Collection entries:
• • • •

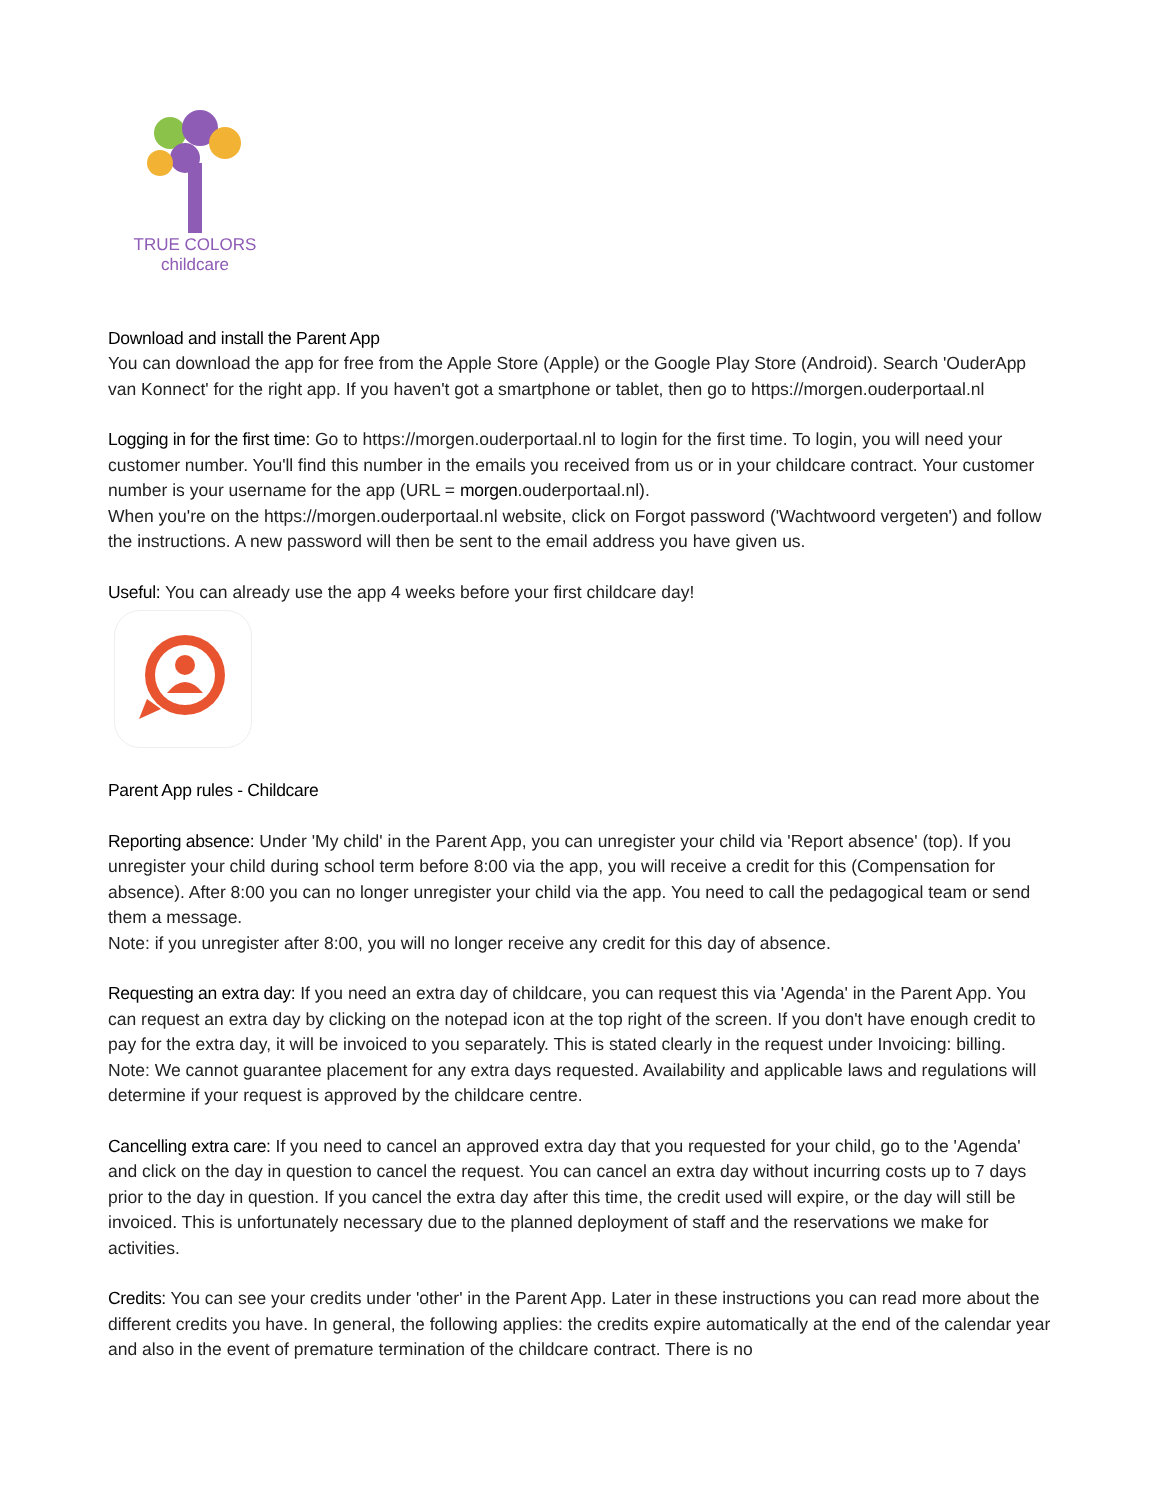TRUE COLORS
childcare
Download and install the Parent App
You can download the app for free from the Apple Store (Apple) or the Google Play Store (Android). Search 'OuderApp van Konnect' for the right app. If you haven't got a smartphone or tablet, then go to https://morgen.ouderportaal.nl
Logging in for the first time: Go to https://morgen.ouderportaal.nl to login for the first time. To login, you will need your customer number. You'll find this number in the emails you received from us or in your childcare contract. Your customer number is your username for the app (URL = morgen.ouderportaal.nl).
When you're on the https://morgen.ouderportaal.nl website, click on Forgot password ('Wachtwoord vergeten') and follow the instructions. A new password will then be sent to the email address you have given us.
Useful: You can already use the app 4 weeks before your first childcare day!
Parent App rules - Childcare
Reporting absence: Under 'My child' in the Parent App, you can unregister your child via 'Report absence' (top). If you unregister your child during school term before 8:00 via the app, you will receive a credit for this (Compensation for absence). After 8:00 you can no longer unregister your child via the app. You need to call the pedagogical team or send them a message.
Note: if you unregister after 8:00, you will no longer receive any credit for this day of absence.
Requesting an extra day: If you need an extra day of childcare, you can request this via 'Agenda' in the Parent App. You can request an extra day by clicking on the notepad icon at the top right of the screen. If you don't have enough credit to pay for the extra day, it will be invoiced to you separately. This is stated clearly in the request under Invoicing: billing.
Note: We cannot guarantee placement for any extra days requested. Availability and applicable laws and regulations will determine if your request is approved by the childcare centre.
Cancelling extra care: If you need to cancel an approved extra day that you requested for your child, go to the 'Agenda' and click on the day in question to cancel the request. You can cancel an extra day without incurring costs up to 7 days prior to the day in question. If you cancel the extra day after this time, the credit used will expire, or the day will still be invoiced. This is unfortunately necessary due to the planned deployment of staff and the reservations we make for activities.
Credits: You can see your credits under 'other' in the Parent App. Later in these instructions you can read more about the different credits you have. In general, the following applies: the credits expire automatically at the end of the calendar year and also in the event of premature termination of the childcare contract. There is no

• • • •

DESCRIPTION OF THE TASK
Repeat exactly the lines from the start of the entries down to the line with "Note: We cannot", keeping both ends but none of the pictures.

SOLUTION TO THIS TASK
TRUE COLORS
childcare
Download and install the Parent App
You can download the app for free from the Apple Store (Apple) or the Google Play Store (Android). Search 'OuderApp van Konnect' for the right app. If you haven't got a smartphone or tablet, then go to https://morgen.ouderportaal.nl
Logging in for the first time: Go to https://morgen.ouderportaal.nl to login for the first time. To login, you will need your customer number. You'll find this number in the emails you received from us or in your childcare contract. Your customer number is your username for the app (URL = morgen.ouderportaal.nl).
When you're on the https://morgen.ouderportaal.nl website, click on Forgot password ('Wachtwoord vergeten') and follow the instructions. A new password will then be sent to the email address you have given us.
Useful: You can already use the app 4 weeks before your first childcare day!
Parent App rules - Childcare
Reporting absence: Under 'My child' in the Parent App, you can unregister your child via 'Report absence' (top). If you unregister your child during school term before 8:00 via the app, you will receive a credit for this (Compensation for absence). After 8:00 you can no longer unregister your child via the app. You need to call the pedagogical team or send them a message.
Note: if you unregister after 8:00, you will no longer receive any credit for this day of absence.
Requesting an extra day: If you need an extra day of childcare, you can request this via 'Agenda' in the Parent App. You can request an extra day by clicking on the notepad icon at the top right of the screen. If you don't have enough credit to pay for the extra day, it will be invoiced to you separately. This is stated clearly in the request under Invoicing: billing.
Note: We cannot guarantee placement for any extra days requested. Availability and applicable laws and regulations will determine if your request is approved by the childcare centre.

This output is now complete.